Arnold A. P. van Emmerik, Fieke Berings, Jaap Lancee. Efficacy of a Mindfulness-Based Mobile Application: a Randomized Waiting-List Controlled Trial. Mindfulness (N Y) 2018; 9(1): 187–198. Published online 2017 Jun 21. doi: 10.1007/s12671-017-0761-7

 

Abstract

Although several hundreds of apps are available that (cl)aim to promote mindfulness, only a few methodologically sound studies have evaluated the efficacy of these apps. This randomized waiting-list controlled trial therefore tested the hypothesis that one such app (the VGZ Mindfulness Coach) can achieve immediate and long-term improvements of mindfulness, quality of life, general psychiatric symptoms, and self-actualization. One hundred ninety-one experimental participants received the VGZ Mindfulness Coach, which offers 40 mindfulness exercises and background information about mindfulness without any form of therapeutic guidance.
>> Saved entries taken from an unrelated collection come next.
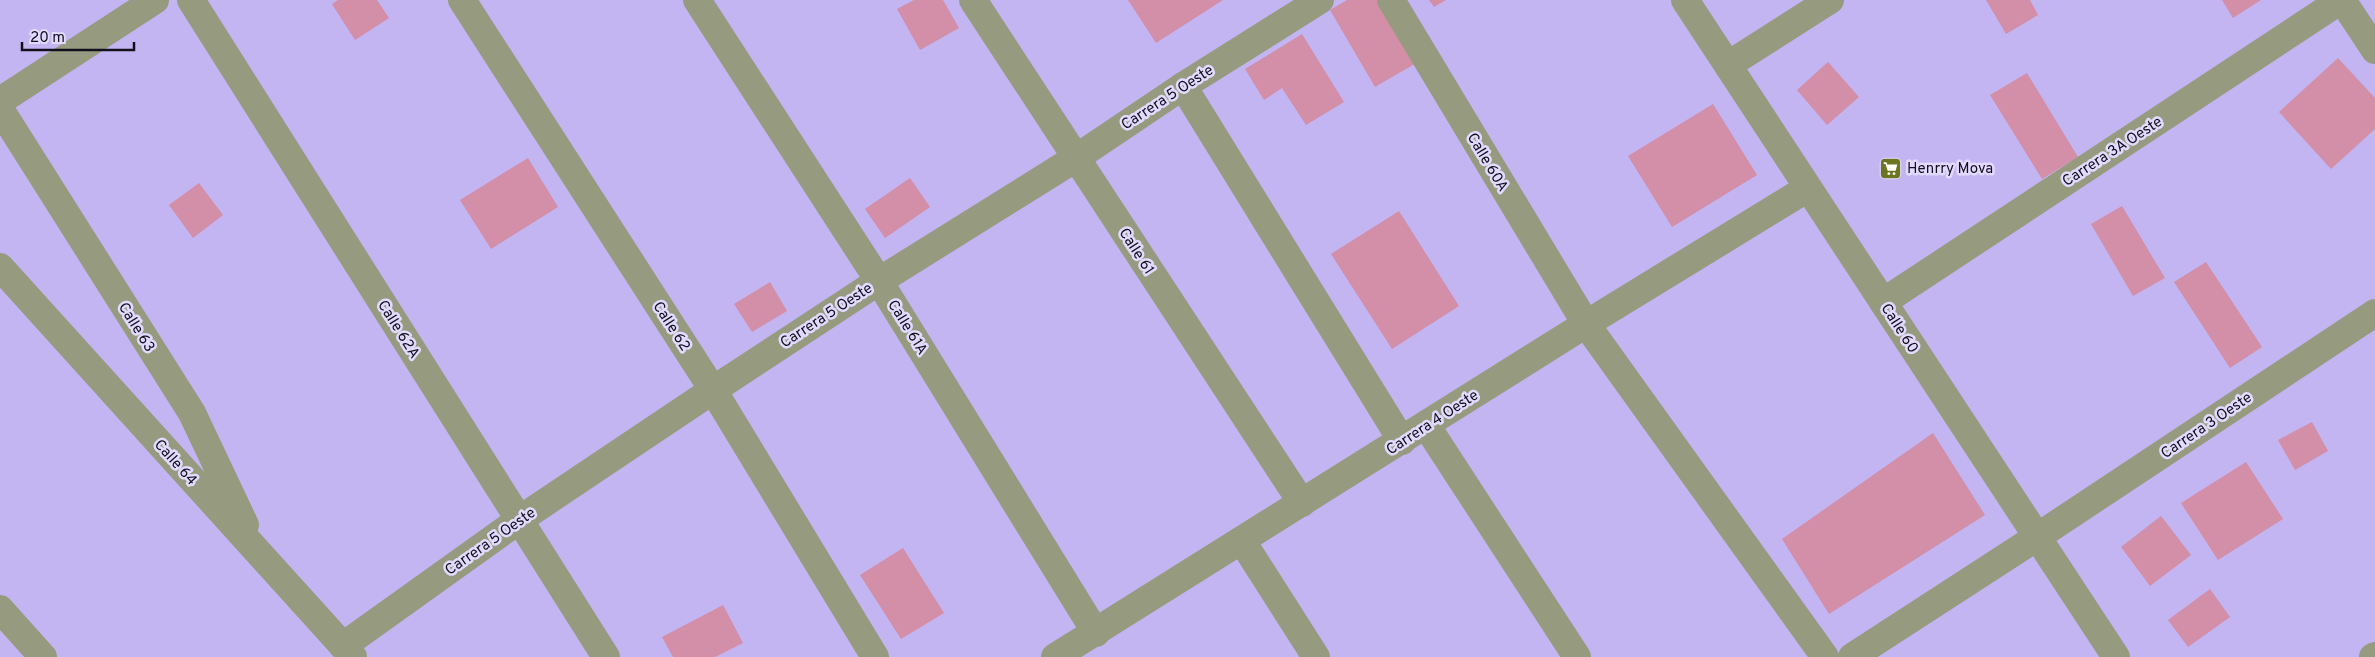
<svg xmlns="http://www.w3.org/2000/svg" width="2375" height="657" viewBox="0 0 2375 657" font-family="Overpass,sans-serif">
	<rect width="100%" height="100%" fill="#d5cdf1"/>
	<rect fill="#c3b4f2" x="0" y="0" width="2375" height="657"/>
	<g fill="#d38ea8">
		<polygon points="338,0 377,0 389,18 355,40 332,4"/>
		<polygon points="914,0 943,0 959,28 920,50 897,9"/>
		<polygon points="1128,0 1223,0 1156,43"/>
		<polygon points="1347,0 1381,0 1418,62 1375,87 1330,10"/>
		<polygon points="1429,0 1446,0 1434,7"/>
		<polygon points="1986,0 2030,0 2038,15 2006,34"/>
		<polygon points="2222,0 2261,0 2233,18"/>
		<polygon points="1302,34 1344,102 1306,125 1282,88 1264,100 1245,69"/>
		<polygon points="2338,58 2375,98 2375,129 2331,169 2279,112"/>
		<polygon points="1828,62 1859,97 1827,125 1797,90"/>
		<polygon points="2027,73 2078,157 2042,179 1990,95"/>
		<polygon points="1713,104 1757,175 1672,227 1628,156"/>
		<polygon points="528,158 558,207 491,249 460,200"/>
		<polygon points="910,178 930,207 885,238 865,209"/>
		<polygon points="199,183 223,215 193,238 169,205"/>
		<polygon points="2122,206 2165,278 2133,296 2091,224"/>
		<polygon points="1399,211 1459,306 1392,349 1331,254"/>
		<polygon points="2206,262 2262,347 2230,368 2174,282"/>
		<polygon points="770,282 787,311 752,332 734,304"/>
		<polygon points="2312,422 2328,451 2295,470 2278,440"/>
		<polygon points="1933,433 1985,515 1829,614 1782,539"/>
		<polygon points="2246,462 2283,519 2218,560 2181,503"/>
		<polygon points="2161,516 2191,555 2150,586 2121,547"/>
		<polygon points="903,548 944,613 901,639 860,575"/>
		<polygon points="2210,589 2230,617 2188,647 2168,620"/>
		<polygon points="723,605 743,643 715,657 673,657 662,637"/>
	</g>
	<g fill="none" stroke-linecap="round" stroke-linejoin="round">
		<g stroke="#969b7f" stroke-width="28">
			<polyline points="191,0 606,657"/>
			<polyline points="462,0 713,390 875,657"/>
			<polyline points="697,0 879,281 1096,633"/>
			<polyline points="973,0 1302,503"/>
			<polyline points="1391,0 1586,324 1825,657"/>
			<polyline points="2342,0 2375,50"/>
			<polyline points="1728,65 1830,0"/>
			<polyline points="1183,86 1402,441"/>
			<polyline points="0,101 155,0"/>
			<polyline points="0,109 192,413 245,525"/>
			<polyline points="0,267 353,657"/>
			<polyline points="1883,302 2341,0"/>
			<polyline points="1426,425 1577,657"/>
			<polyline points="1242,541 1316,657"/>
			<polyline points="0,609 43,657"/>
			<polyline points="343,646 519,520 713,390 879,281 1076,158 1183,86 1320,0"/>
			<polyline points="1852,657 2037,537 2375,313"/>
			<polyline points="2373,657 2375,656"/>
		</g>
		<g stroke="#969b7f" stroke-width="28">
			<polyline points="1685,0 2116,657"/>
			<polyline points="1055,657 1586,324 1808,188"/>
		</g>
	</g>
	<defs>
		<symbol id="supermarket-square" viewBox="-11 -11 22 22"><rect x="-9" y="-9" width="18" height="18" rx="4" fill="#6c751f" stroke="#e2daff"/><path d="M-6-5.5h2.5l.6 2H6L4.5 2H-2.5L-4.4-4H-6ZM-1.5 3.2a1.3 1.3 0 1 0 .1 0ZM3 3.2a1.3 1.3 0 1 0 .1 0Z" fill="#fff"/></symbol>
	</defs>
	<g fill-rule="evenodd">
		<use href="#supermarket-square" x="1878" y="156" width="25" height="25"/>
	</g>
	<g text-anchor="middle" stroke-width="5" stroke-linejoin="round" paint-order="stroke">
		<g font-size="15" fill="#13101c" stroke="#e2daff">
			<text transform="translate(1167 97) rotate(-33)" y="5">Carrera 5 Oeste</text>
			<text transform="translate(2112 151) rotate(-33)" y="5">Carrera 3A Oeste</text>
			<text transform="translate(1488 162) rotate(59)" y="5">Calle 60A</text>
			<text transform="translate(1137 251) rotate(57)" y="5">Calle 61</text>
			<text transform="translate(826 315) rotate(-33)" y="5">Carrera 5 Oeste</text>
			<text transform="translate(672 326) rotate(57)" y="5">Calle 62</text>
			<text transform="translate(137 327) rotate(58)" y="5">Calle 63</text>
			<text transform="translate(908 327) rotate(58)" y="5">Calle 61A</text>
			<text transform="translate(1900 328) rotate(57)" y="5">Calle 60</text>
			<text transform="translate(399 329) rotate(58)" y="5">Calle 62A</text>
			<text transform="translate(1432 422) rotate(-33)" y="5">Carrera 4 Oeste</text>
			<text transform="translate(2206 425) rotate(-34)" y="5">Carrera 3 Oeste</text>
			<text transform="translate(176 462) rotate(48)" y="5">Calle 64</text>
			<text transform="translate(490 541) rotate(-35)" y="5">Carrera 5 Oeste</text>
		</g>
		<g font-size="15" fill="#13101c" stroke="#e2daff" text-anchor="start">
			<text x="1907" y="173">Henrry Mova</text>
		</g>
	</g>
	<path d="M22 42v8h112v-8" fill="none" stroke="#13101c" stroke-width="2.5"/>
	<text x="30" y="42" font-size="15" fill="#13101c" stroke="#e2daff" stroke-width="4" paint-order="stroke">20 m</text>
</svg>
Compared to 186 control participants, they reported large (Cohen’s d = 0.77) and statistically significant increases of mindfulness after 8 weeks and small-to-medium increases of the Observing, Describing, Acting with awareness, Nonjudging, and Nonreactivity mindfulness facets as measured with the Five Facet Mindfulness Questionnaire (Cohen’s d = 0.66, 0.26, 0.49, 0.34, and 0.43, respectively). Also, there were large decreases of general psychiatric symptoms (GHQ-12; Cohen’s d = −0.68) and moderate increases of psychological, social, and environmental quality of life (WHOQOL-BREF; Cohen’s d = 0.38, 0.38, and 0.36, respectively). Except for social quality of life, these gains were maintained for at least 3 months. We conclude that it is possible to achieve durable positive effects on mindfulness, general psychiatric symptoms, and several aspects of quality of life at low costs with smartphone apps for mindfulness such as the VGZ Mindfulness Coach.